Floccus, an adventure in Ecmascript 8

Julian Brown described a cloud service he had been using to sync bookmarks. On May 1st, the service closed down. After some searching, he found the Floccus project. This tool supported most of what he needed. It connects to an external NextCloud server, allowing you to share bookmarks between different browsers.

Unfortunately, the bookmarks do not retain the ordering that you set up. Julian decided to add a WebDAV backend as a new feature. He was surprised to ind that it is written in the new ECMAScript 8 standard.

Some of the changes he found working with ECMAScript 8 included missing semi-colons, actual classes and inheritance, static methods, and a constructor(). Apparently, this version can run as a web extension on Chromium. Unlike previous versions of JavaScript, let defines actual locally scoped variables. The language also support cleaner concurrency using async/await keywords and Promises. Any async function always returns a Promise.

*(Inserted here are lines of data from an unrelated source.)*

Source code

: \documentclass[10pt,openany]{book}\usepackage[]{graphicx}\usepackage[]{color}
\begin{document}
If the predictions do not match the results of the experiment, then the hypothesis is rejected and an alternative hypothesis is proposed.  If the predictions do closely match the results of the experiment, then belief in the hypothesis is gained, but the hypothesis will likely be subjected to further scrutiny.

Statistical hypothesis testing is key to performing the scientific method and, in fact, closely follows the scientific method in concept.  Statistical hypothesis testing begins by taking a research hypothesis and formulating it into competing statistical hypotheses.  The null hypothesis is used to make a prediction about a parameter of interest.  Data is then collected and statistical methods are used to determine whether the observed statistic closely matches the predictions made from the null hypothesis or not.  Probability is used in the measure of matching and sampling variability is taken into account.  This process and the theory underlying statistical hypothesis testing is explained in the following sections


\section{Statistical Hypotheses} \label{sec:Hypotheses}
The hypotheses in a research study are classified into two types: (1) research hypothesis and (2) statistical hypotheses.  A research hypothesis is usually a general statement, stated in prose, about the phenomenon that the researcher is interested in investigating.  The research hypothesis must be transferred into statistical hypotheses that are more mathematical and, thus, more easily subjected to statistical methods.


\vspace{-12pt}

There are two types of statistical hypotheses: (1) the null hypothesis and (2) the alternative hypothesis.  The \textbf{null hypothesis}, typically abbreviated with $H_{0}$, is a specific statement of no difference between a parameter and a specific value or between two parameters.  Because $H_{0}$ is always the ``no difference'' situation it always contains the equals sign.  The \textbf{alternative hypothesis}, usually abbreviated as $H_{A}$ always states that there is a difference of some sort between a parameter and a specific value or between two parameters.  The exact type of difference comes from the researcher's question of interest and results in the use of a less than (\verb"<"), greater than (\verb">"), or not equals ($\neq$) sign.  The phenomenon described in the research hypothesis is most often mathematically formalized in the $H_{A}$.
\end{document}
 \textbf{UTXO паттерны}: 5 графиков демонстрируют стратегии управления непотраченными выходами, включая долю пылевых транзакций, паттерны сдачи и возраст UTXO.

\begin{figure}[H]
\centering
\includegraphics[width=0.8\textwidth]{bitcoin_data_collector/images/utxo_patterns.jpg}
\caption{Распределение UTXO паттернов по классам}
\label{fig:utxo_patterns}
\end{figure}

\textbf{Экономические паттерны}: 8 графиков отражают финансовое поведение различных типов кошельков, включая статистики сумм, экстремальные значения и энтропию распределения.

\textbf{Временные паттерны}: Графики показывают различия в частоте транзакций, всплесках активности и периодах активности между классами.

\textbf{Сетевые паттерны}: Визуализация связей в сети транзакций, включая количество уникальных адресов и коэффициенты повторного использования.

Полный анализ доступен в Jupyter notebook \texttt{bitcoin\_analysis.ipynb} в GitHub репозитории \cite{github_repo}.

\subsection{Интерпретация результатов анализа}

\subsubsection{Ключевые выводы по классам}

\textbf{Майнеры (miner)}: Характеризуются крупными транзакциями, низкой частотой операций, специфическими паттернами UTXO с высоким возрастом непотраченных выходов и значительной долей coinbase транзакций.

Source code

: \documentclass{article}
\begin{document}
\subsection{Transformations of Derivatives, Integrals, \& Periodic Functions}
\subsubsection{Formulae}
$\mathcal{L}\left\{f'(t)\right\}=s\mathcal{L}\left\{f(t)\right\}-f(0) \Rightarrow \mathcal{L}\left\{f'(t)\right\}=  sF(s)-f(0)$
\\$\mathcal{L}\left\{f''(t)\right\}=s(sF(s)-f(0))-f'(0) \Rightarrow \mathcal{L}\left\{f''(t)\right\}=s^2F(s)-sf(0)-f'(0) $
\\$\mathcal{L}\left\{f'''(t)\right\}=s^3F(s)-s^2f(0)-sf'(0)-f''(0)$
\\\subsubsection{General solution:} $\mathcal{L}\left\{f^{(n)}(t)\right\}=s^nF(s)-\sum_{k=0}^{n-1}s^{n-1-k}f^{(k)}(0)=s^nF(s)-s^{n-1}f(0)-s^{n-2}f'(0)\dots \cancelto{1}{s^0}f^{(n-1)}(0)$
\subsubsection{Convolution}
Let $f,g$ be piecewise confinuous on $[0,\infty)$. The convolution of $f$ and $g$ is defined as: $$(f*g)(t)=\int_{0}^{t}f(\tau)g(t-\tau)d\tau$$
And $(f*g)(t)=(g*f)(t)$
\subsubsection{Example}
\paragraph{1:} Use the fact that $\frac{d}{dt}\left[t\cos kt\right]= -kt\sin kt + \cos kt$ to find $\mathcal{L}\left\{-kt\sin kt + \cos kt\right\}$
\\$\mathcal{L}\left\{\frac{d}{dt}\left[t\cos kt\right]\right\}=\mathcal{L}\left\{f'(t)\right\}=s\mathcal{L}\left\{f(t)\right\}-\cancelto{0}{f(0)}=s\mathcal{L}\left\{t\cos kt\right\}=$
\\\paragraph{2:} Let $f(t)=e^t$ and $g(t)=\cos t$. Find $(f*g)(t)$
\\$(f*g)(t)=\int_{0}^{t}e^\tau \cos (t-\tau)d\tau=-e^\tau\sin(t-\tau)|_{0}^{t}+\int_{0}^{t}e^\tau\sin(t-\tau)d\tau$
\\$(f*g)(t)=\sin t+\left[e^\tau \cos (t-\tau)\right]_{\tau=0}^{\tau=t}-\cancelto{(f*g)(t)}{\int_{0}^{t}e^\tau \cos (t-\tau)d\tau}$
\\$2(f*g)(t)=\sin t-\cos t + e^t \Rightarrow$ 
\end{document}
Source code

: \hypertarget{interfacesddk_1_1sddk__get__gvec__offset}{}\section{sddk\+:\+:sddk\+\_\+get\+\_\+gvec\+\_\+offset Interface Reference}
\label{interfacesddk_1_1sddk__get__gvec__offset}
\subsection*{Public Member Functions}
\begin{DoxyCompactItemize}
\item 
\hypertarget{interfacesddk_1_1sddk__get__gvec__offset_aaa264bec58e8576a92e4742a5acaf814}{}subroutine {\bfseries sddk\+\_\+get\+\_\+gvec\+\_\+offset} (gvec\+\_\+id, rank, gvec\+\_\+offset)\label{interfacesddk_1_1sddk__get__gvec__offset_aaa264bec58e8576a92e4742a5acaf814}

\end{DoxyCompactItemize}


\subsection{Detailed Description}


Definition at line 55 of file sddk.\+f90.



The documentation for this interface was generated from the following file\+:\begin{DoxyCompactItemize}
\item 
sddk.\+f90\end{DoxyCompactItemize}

Julian also talked about a different syntax for lambdas/closures param => statement_or_block. The tool runs as a node.js program. An important concept in the implementation is the Adapter pattern, so Julian implemented a WebDavAdapter to add the functionality he wanted. The final implementation detail he discussed was the fact that all of the bookmarks are stored in XBEL. This is an XML application for working with lists of bookmarks.

The group had a few questions about the project, and showed some interest in the directions that ECMAScript has headed.

We had 8 people attending this month. As always, we'd like to thank HostGator, LLC for providing the meeting space and food for the group.